● REQUIREMENT
In the entries below, begin at the line that has "Move editors to" and stop after the line that has "T-2676, due: Jan 5 -> Jan 15"; output those lines exactly, leaving out pictures.

● Change detection outputs
········
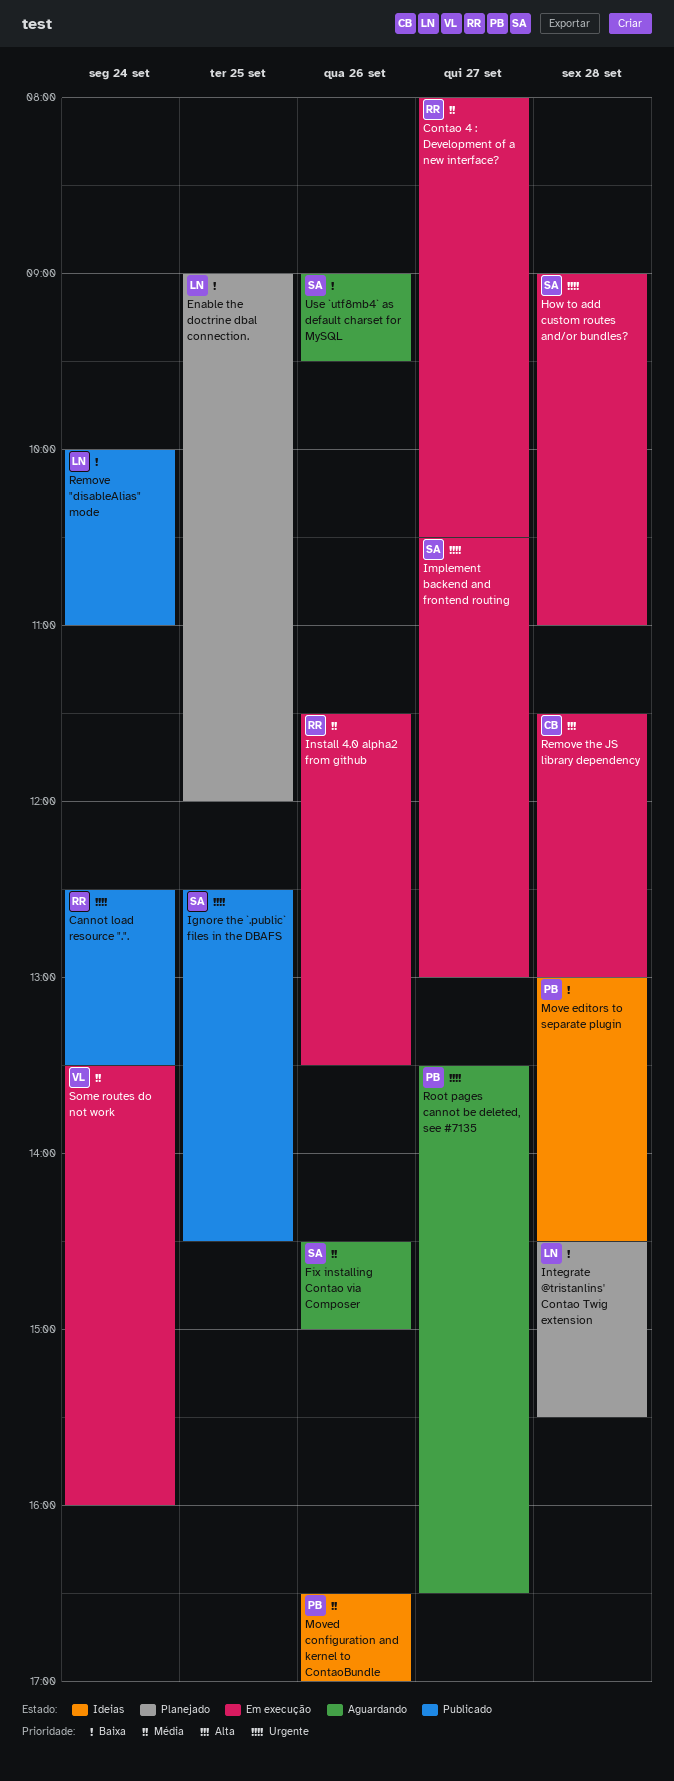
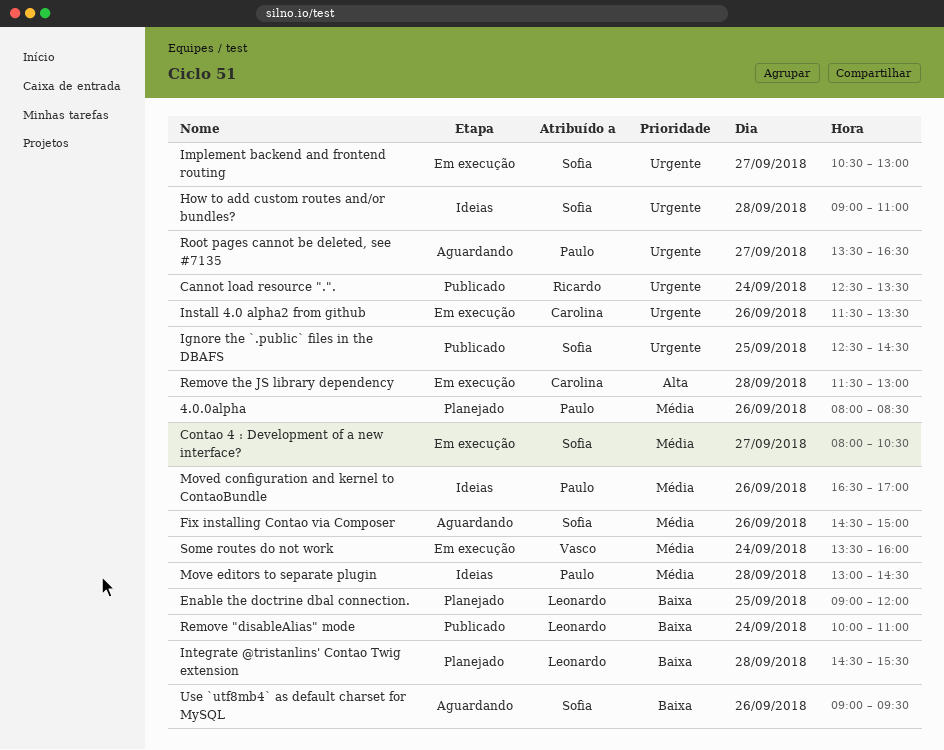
4.0.0alpha: none -> present
Contao 4 : Development of a new interface?, owner: Ricardo -> Sofia
How to add custom routes and/or bundles?, status: Em execução -> Ideias
Install 4.0 alpha2 from github, owner: Ricardo -> Carolina
Install 4.0 alpha2 from github, priority: Média -> Urgente
Move editors to separate plugin, priority: Baixa -> Média

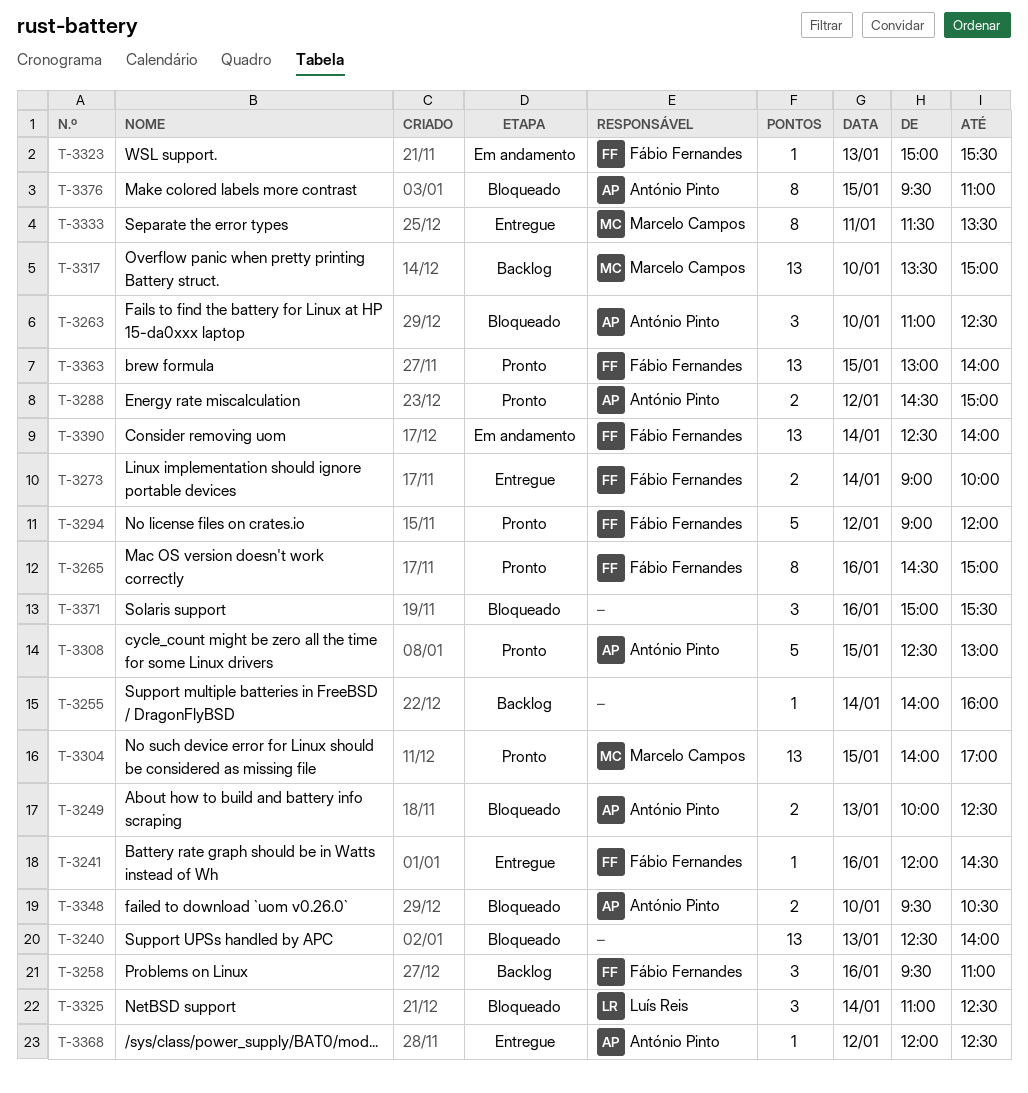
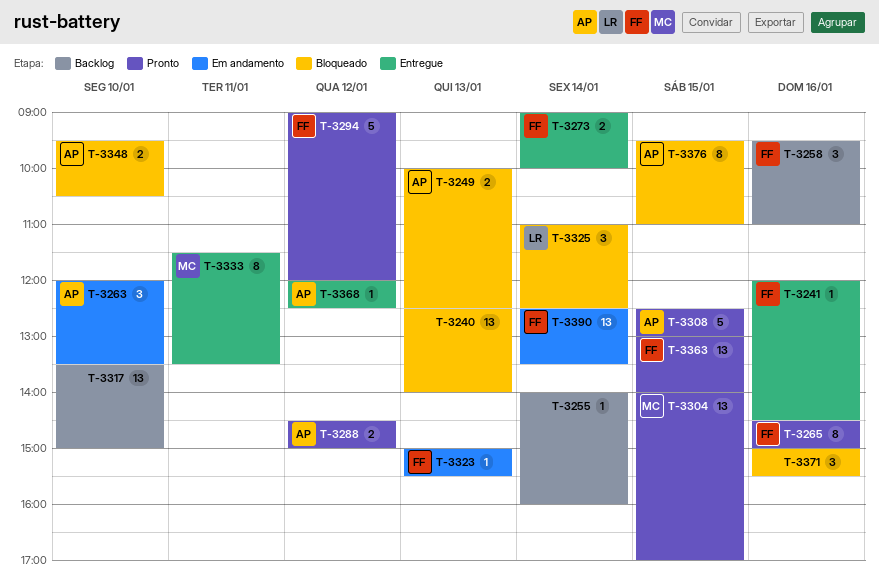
T-3263, status: Bloqueado -> Em andamento
T-3263, begins: 11:00 -> 12:00
T-3263, ends: 12:30 -> 13:30
T-3317, owner: Marcelo Campos -> none
T-3390, ends: 14:00 -> 13:30

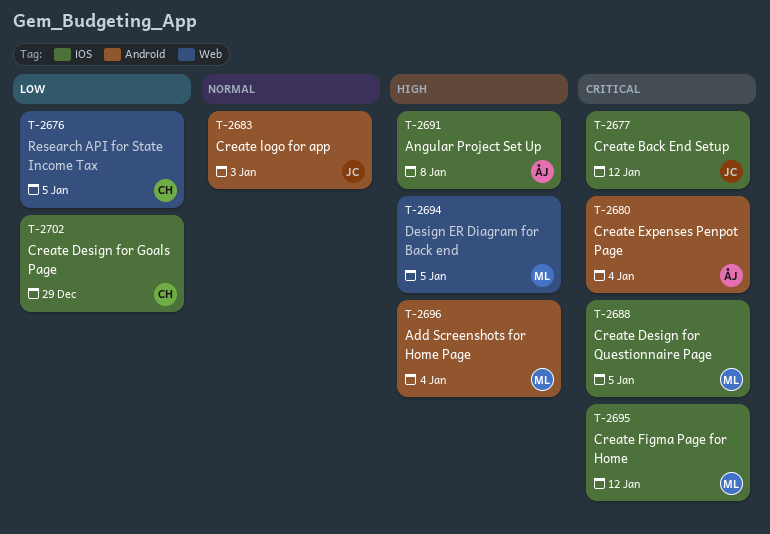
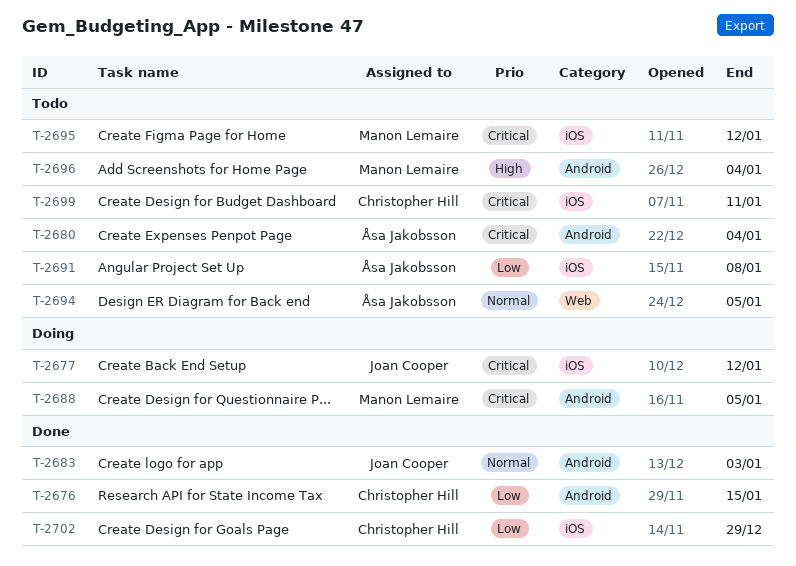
T-2676, label: Web -> Android
T-2676, due: Jan 5 -> Jan 15
T-2688, label: iOS -> Android
T-2691, priority: High -> Low
T-2694, owner: Manon Lemaire -> Åsa Jakobsson
T-2694, priority: High -> Normal
T-2699: none -> present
········
● EXERCISE ANSWER
Move editors to separate plugin, priority: Baixa -> Média

T-3263, status: Bloqueado -> Em andamento
T-3263, begins: 11:00 -> 12:00
T-3263, ends: 12:30 -> 13:30
T-3317, owner: Marcelo Campos -> none
T-3390, ends: 14:00 -> 13:30

T-2676, label: Web -> Android
T-2676, due: Jan 5 -> Jan 15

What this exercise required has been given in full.